====== EXCERPTED DATA ======

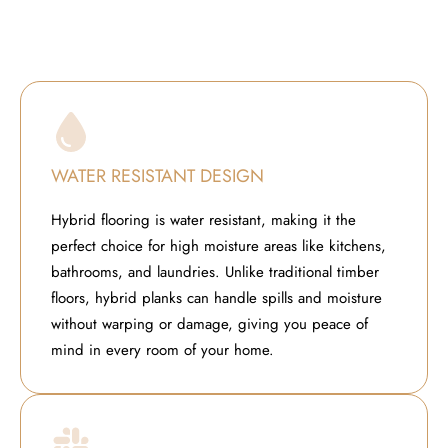
WATER RESISTANT DESIGN
Hybrid flooring is water resistant, making it the
perfect choice for high moisture areas like kitchens,
bathrooms, and laundries. Unlike traditional timber
floors, hybrid planks can handle spills and moisture
without warping or damage, giving you peace of
mind in every room of your home.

======

## PROBLEM DESCRIPTION
Pull out every line of the items that contains the string "moisture", where case counts.

## RESULT OF THIS TASK
perfect choice for high moisture areas like kitchens,
floors, hybrid planks can handle spills and moisture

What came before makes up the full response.